Я перешагнул порог и на веранде встретил взгляд сухощавого, спокойного и бесстрастного, — как маньчжурское небо, как степь, — монаха.
Не говоря ни слова, он передал мне сверток, низко поклонился и сразу стал спускаться обратно по лестнице. Я пытался его остановить, хотел пригласить в комнату, подробно расспросить, но он не останавливался и, поклонившись мне еще раз на ходу, ушел.
Тогда я понял, что ему дан был наказ не вступать в разговоры.
Я заперся в комнате и развернул сверток, хорошо зная его содержимое. С шуршанием оттуда выпала картина моего друга — «Маньчжурская принцесса» — и лоскуток бумаги с нацарапанным слабеющей рукою: «Свершается. Б».
И чем больше смотрел я в нездешние глаза девушки на картине, тем больше во мне зрела решимость раскрыть перед людьми тайну исчезновения Багрова, рассказать про «Маньчжурскую принцессу» и таинственные тропы, уводящие живых в вечность.

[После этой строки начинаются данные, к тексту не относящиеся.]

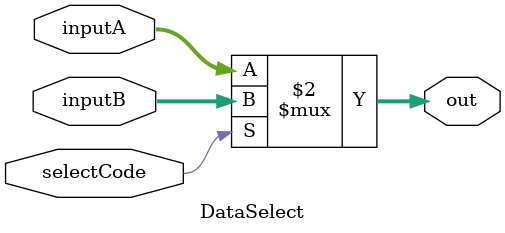
<source format=v>
`timescale 1ns / 1ps
module DataSelect(
    input [32:1] inputA,inputB,
    input selectCode,
    output [32:1] out
    );

    assign out = (selectCode==0) ? inputA : inputB;

endmodule
</source>
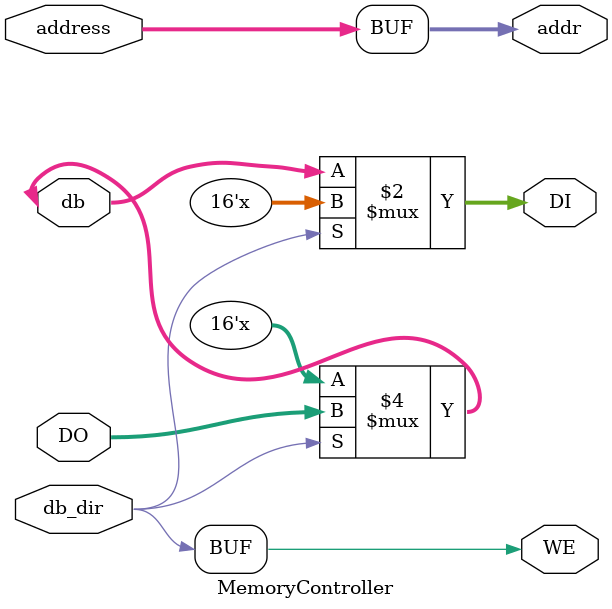
<source format=v>
module MemoryController(
	inout [15:0] db, //databus
	input [15:0] address,
	input [15:0] DO, // data coming from mem
	input db_dir,
	output WE, // writeEnable
	output [15:0] DI, // going into memory
	output [15:0] addr
);
	assign addr = address;
	assign WE = db_dir;
	assign DI = (db_dir == 1'b0) ? db : 16'bZ;
	assign db = (db_dir == 1'b1) ? DO : 16'bZ;
endmodule
</source>
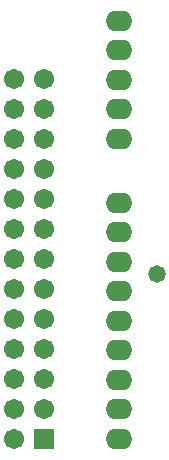
<source format=gts>
G04 Layer_Color=8388736*
%FSLAX25Y25*%
%MOIN*%
G70*
G01*
G75*
%ADD19C,0.06706*%
%ADD20R,0.06706X0.06706*%
%ADD21O,0.08800X0.06800*%
%ADD22C,0.05800*%
D19*
X10000Y130000D02*
D03*
X20000D02*
D03*
X10000Y120000D02*
D03*
X20000D02*
D03*
X10000Y110000D02*
D03*
X20000D02*
D03*
X10000Y100000D02*
D03*
X20000D02*
D03*
X10000Y90000D02*
D03*
X20000D02*
D03*
X10000Y80000D02*
D03*
X20000D02*
D03*
X10000Y70000D02*
D03*
X20000D02*
D03*
X10000Y60000D02*
D03*
X20000D02*
D03*
X10000Y50000D02*
D03*
X20000D02*
D03*
X10000Y40000D02*
D03*
X20000D02*
D03*
X10000Y30000D02*
D03*
X20000D02*
D03*
X10000Y20000D02*
D03*
X20000D02*
D03*
X10000Y10000D02*
D03*
D20*
X20000D02*
D03*
D21*
X45000Y149370D02*
D03*
Y139528D02*
D03*
Y129685D02*
D03*
Y119843D02*
D03*
Y110000D02*
D03*
Y88740D02*
D03*
Y78898D02*
D03*
Y69055D02*
D03*
Y59213D02*
D03*
Y10000D02*
D03*
Y19842D02*
D03*
Y29685D02*
D03*
Y39528D02*
D03*
Y49370D02*
D03*
D22*
X57500Y65000D02*
D03*
M02*

</source>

И еще захотелось мне дать хоть слабое понятие о душе человека и художника, который всех поражал неистовством своей необузданной фантазии; художника, который создавал полотна, где горы давили зрителя своей тяжестью, где ясно ощущались тысячелетия, застрявшие в змеевидных ущельях, и где в причудливых сплетениях корчились тела с запрокинутыми в исступлении страсти головами. Пышущие пламенем губы рвали там огненные поцелуи с задымившихся ртов…
Да, этот человек всегда отличался от нас, обыкновенных уравновешенных людей. Только он мог, покидая концертный зал, изливаться мне в странных жалобах:
— Почему мир так жесток? В нем есть волшебные звуки, музыка, говорящая духу и окрыляющая его возвышенным обманом о любви и вечной красоте, которых мы никогда не встречали среди людей!..
Это он, первый раз услышав гавайскую мелодию, распродал все пожитки и поехал на родину этих стонущих мелодий, чтоб остаться там навеки… Но так же быстро он вернулся оттуда возмущенный, и говорил, что Гавайи — громадный публичный дом для команд и пассажиров тихоокеанских судов! По его мнению, счастье и любовь покинули эту страну, как только там стали высаживаться купцы и чиновники цивилизованных стран… Он был жестоко обманут!
И гибель этого человека началась как раз с того дня, когда он приехал ко мне, в затерянный в горной стране Чен-бо-шань китайский городок.
Я сдавал там китайскому коммерсанту партию жатвенных машин и имел неосторожность написать Багрову о прелести окрестных гор с вечно сизой пеленой дымчатого тумана и про девственные трущобы.
А через три дня после отправления письма Багров рано утром появился в моей комнате и со смехом стал тормошить меня в постели: я еще не вставал.
В тот же день, после обеда, сытые маньчжурские лошадки затрусили под деревянными седлами, унося нас в горы, которые мне хотелось показать своему другу.